For his part, Schklair acknowledges that he had nothing to do with The Room prior to arriving on set on the first day of production back in late 2002 and after quitting on the second to last day almost a month later, and that he played no role in the casting, editing, sound mixing or anything else that helped create the cultural phenomenon. And he admits that none of it would have happened without Wiseau as its unfathomable frontman. (“I hate complimenting Tommy under the worst situations, but that billboard was genius”).
And he does congratulate Wiseau on achieving what countless people have failed to do. “He came to L.A. and got a movie made. That’s about as impossible as it gets,” he says.
It’s worth noting that Schklair appears in Rick Harper’s documentary Room Full of Spoons about the making of The Room, outlining many of his claims. Room Full of Spoons was due for digital release in 2017, but came under attack by Wiseau. Distribution was halted following a court injunction, which was overturned in November.

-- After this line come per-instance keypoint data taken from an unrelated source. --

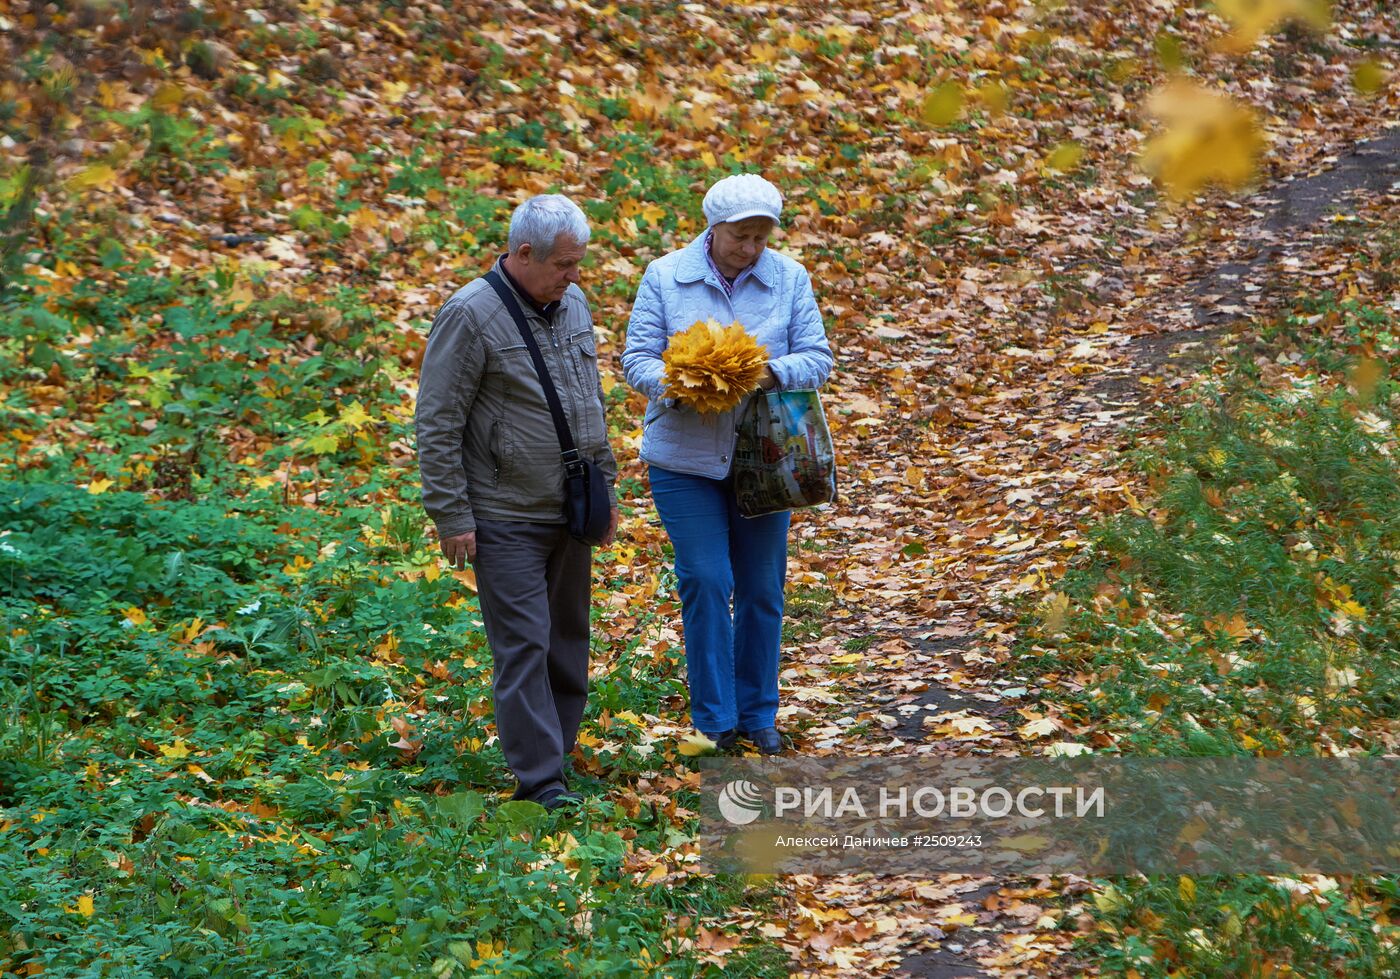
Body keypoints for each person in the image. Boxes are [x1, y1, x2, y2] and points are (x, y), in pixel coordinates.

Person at [415, 194, 618, 810]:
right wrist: (450, 514)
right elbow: (437, 420)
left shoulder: (573, 303)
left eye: (578, 263)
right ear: (523, 253)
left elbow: (589, 399)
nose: (574, 276)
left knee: (568, 639)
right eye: (563, 264)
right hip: (504, 515)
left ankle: (556, 753)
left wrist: (604, 485)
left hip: (572, 507)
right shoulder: (469, 315)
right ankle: (541, 782)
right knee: (524, 644)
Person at [622, 173, 833, 755]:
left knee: (763, 589)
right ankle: (715, 720)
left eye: (763, 237)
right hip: (683, 460)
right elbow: (635, 358)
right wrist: (677, 383)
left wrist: (767, 373)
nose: (752, 248)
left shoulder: (788, 278)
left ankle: (758, 714)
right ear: (713, 229)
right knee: (707, 581)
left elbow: (818, 358)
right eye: (742, 235)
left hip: (765, 459)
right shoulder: (667, 275)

But one of the chief questions remains: Why? Why would anyone want to take credit for something so mercilessly ridiculed for its awfulness? Even in The Disaster Artist book, Sestero says Schklair’s efforts are like “claiming to have been the Hindenburg’s principal aeronautics engineer.”
“For start, it’s the truth,” says Schklair, who admits he started writing Yes, I Directed The Room only when he heard that The Disaster Artist had been optioned and realized the phenomenon around the film was only going to escalate.
“This movie is never, ever going away. I keep trying to make it go away. And I don’t know a director on this planet, including Steven Spielberg, who would not want to take credit for a movie that will not die,” he says.
And with The Room having so far spawned a documentary, two books and countless articles, Schklair also rejects the notion that it’s the worst film of all time.
“It’s the most bizarre, weird and surreal movie ever made, but it’s hypnotic and engaging. And it’s my direction that contributed to that, together with Tommy’s insane persona and the wacky stuff he wrote,” he says.
“And every time he lies about me, he steals the credit that I took that shit and got it noticed. And that’s not right.”